Unlike the absolute absence of women in Horatio Alger's book Ragged Dick of the 19th century, there is a seemingly ultimate freedom in F.Scott Fitzgerald's famous novel The Great Gatsby. Despite the suffrage movements and the other accomplishments made by women of the late nineteenth century and the early twentieth century America, The Great Gatsby shows that there was still moral rectitude and denigration of women due to the inherent boisterous and arrogant characteristics of men. The author doesn't attribute the mistakes made by the women of his time to the erroneous nature of all human beings; furthermore, the male characters in his novel are implacable individuals who claim to be flawless and who marginalize women for their naivety.
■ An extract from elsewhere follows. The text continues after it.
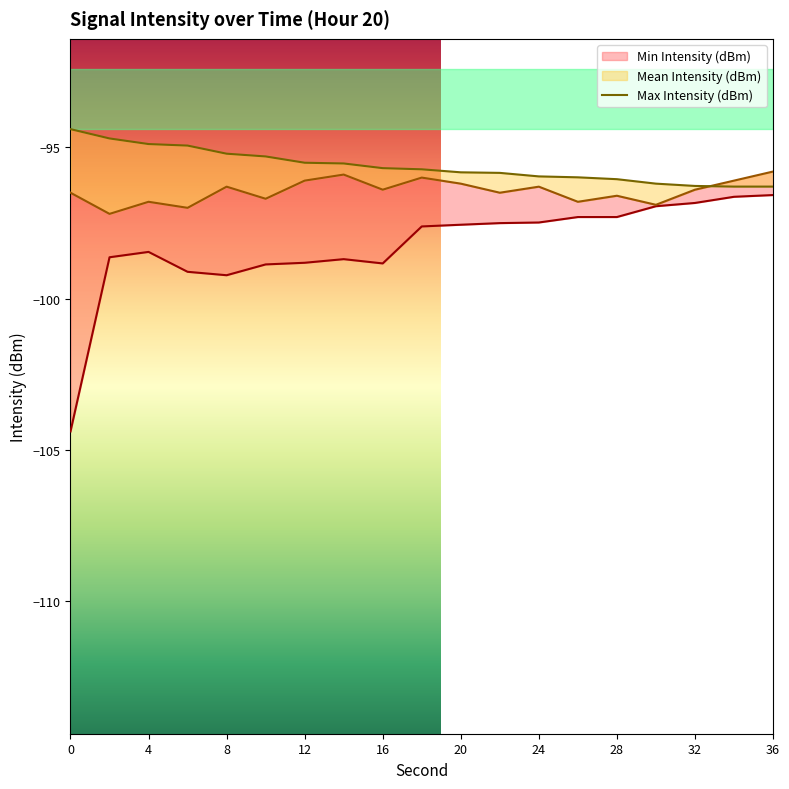

The Max Intensity (dBm) series shows -95.5 at 14. True or false?

True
When critics say: "The American Dream has gone awry", they fail to recognize that a well-rounded modicum of success is never achievable by a discriminatory approach and that inclusiveness is one of the pillars of the American dream (Marissa 1). On the other hand, the female characters in The Great Gatsby are not passive onlookers and are in a constant, breath-taking struggle against the oppressive system of the 'rule of men'. In her essay "Victims of Morality", Emma Goldman said: "In her love for the man she is not concerned in the contents of his pocketbook, but in the wealth of his nature, which alone is the fountain of life and of joy. Nor does she need the sanction of the State. Her love is sanction enough for her. Thus she can abandon herself to the man of her choice, as the flowers abandon themselves to dew and light, in freedom, beauty, and ecstasy" (Goldman 4). The novel revolves around the main female character in the novel, Daisy (the golden girl) who --uncluttered by the long lasting repression and unbounded by the oppressive culture −makes an attempt to marry the man of her choice (Fitzgerald 130).